2013 Mid-American Conference baseball tournament
- Teams: 8
- Format: Double-elimination
- Finals site: All Pro Freight Stadium; Avon, OH;
- Champions: Bowling Green (3rd title)
- Winning coach: Danny Schmitz (3rd title)
- MVP: Nick Bruns (Bowling Green)

= 2013 Mid-American Conference baseball tournament =

American collegiate baseball tournament

The 2013 Mid-American Conference baseball tournament was held from May 22 through 25. The top eight regular season finishers of the league's twelve teams, regardless of division, met in the double-elimination tournament held at All Pro Freight Stadium in Avon, Ohio. Sixth seed won their third tournament championship to earn the conference's automatic bid to the 2013 NCAA Division I baseball tournament.

==Seeding and format==
The top eight finishers based on conference winning percentage, regardless of division, were seeded one through eight. Teams then played a two bracket, double-elimination tournament leading to a single elimination final.

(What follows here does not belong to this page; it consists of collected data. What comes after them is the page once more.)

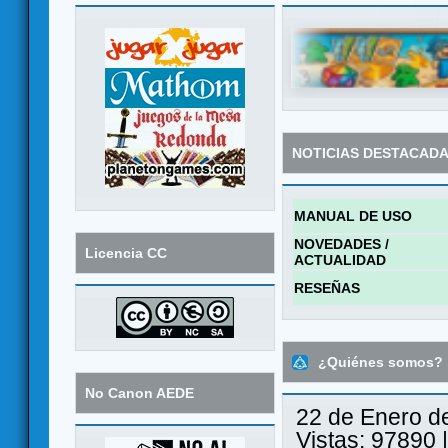
NOTICIAS DESTACAD
MANUAL DE USO
NOVEDADES /
Licencia CC
ACTUALIDAD
RESEÑAS
¿Quiénes somos?
No Canon AEDE
22 de Enero d
Vistas: 97890 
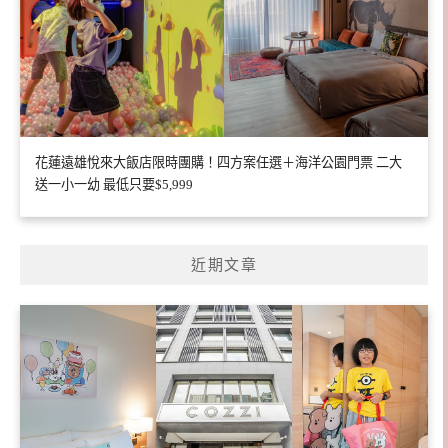
花蓮遠雄悅來大飯店限時團購！四方案任選＋海洋公園門票 二大
送一小一幼 最低只要$5,999
近期文章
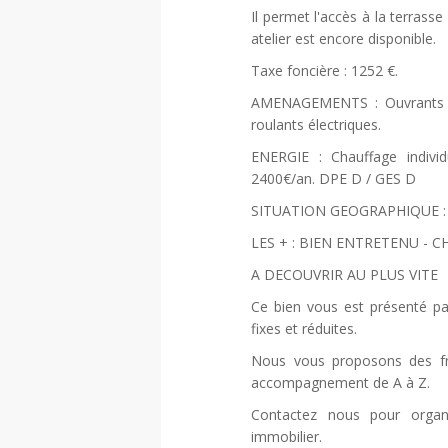
Il permet l'accès à la terrass
atelier est encore disponible.
Taxe foncière : 1252 €.
AMENAGEMENTS : Ouvrants PVC
roulants électriques.
ENERGIE : Chauffage indivi
2400€/an. DPE D / GES D
SITUATION GEOGRAPHIQUE : Ce
LES + : BIEN ENTRETENU -
A DECOUVRIR AU PLUS VITE
Ce bien vous est présenté p
fixes et réduites.
Nous vous proposons des fra
accompagnement de A à Z.
Contactez nous pour organ
immobilier.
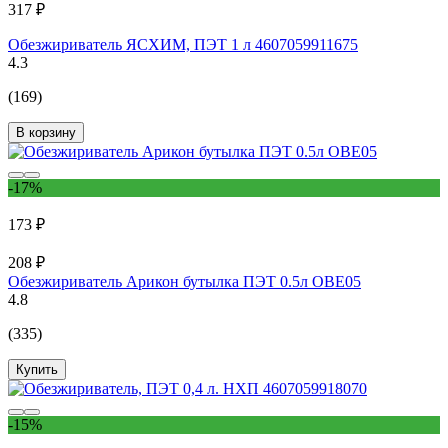
317 ₽
Обезжириватель ЯСХИМ, ПЭТ 1 л 4607059911675
4.3
(169)
В корзину
-17%
173 ₽
208 ₽
Обезжириватель Арикон бутылка ПЭТ 0.5л OBE05
4.8
(335)
Купить
-15%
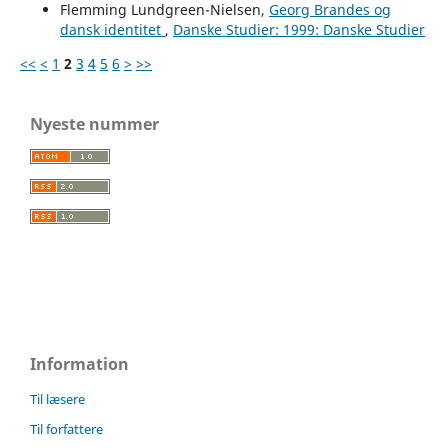
Flemming Lundgreen-Nielsen,
Georg Brandes og
dansk identitet
,
Danske Studier: 1999: Danske Studier
<<
<
1
2
3
4
5
6
>
>>
Nyeste nummer
Information
Til læsere
Til forfattere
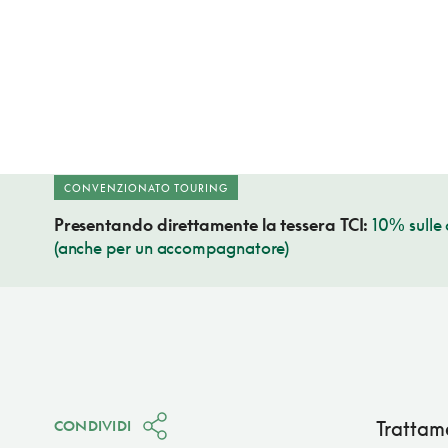
CONVENZIONATO TOURING
Presentando direttamente la tessera TCI:
10% sulle 
(anche per un accompagnatore)
Trattame
CONDIVIDI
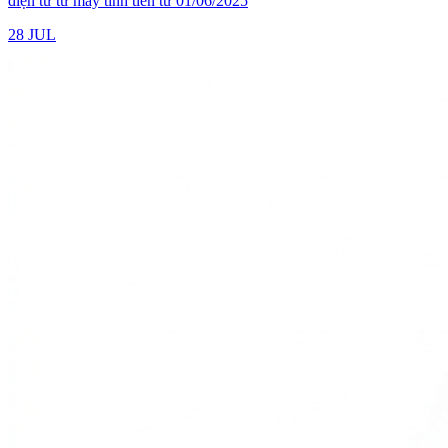
điện tử từ máy tính tiền từ 01/06/2025
28 JUL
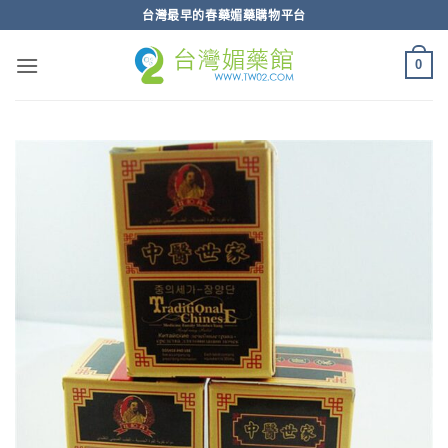
跳
台灣最早的春藥媚藥購物平台
轉
至
0
內
容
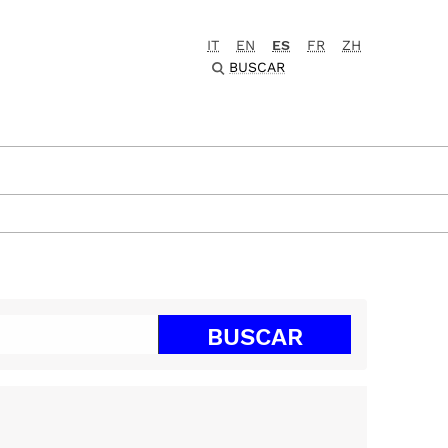
IT
EN
ES
FR
ZH
BUSCAR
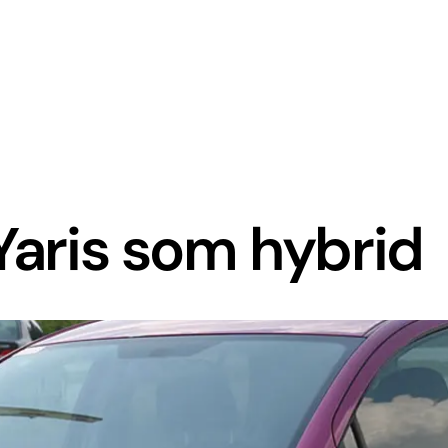
 Yaris som hybrid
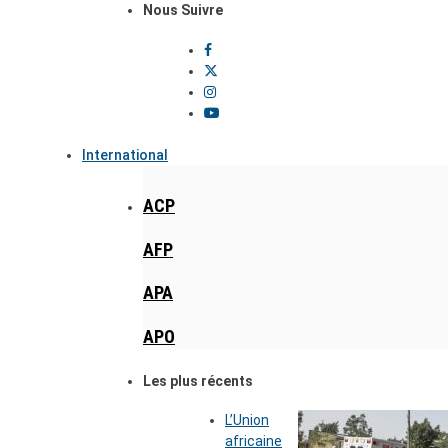
Nous Suivre
International
ACP
AFP
APA
APO
Les plus récents
L’Union
africaine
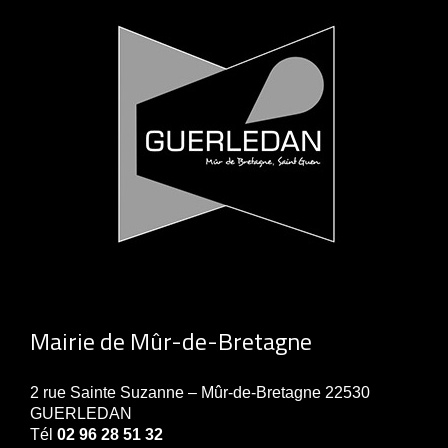
Mairie de Mûr-de-Bretagne
2 rue Sainte Suzanne – Mûr-de-Bretagne 22530
GUERLEDAN
Tél
02 96 28 51 32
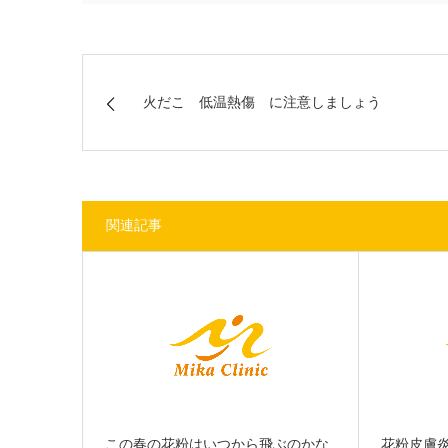
火だこ 低温熱傷 に注意しましょう
関連記事
この春の花粉はいつから飛ぶのかな
花粉皮膚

| Team | W | L | Pct. | GB | Seed |
East Division
| Kent State | 20 | 7 | .741 | – | 1 |
| Buffalo | 19 | 7 | .731 | .5 | 2 |
| Miami | 14 | 13 | .519 | 6 | 5 |
| Bowling Green | 13 | 14 | .481 | 7 | 6 |
| Akron | 10 | 16 | .385 | 9.5 | – |
| Ohio | 9 | 18 | .333 | 11 | – |
West Division
| Northern Illinois | 16 | 11 | .593 | – | 3 |
| Ball State | 15 | 12 | .556 | 1 | 4 |
| Toledo | 13 | 14 | .481 | 3 | 7 |
| Central Michigan | 12 | 15 | .444 | 4 | 8 |
| Eastern Michigan | 12 | 15 | .444 | 4 | – |
| Western Michigan | 8 | 19 | .296 | 8 | – |

==All-Tournament Team==
The following players were named to the All-Tournament Team.

| Name | School |
|---|---|
| Jeremy Shay | Bowling Green |
| Ethan McKinney | Bowling Green |
| Mike Frank | Bowling Green |
| Nick Bruns | Bowling Green |
| T. J. Weir | Ball State |
| Scott Baker | Ball State |
| Sam Tidaback | Ball State |
| Jason Kanzler | Buffalo |
| Derek Toadvine | Kent State |
| Tyler Grogg | Toledo |

===Most Valuable Player===
Nick Bruns was named Tournament Most Valuable Player. Bruns was a pitcher for Bowling Green, who recorded two wins and a save in the tournament.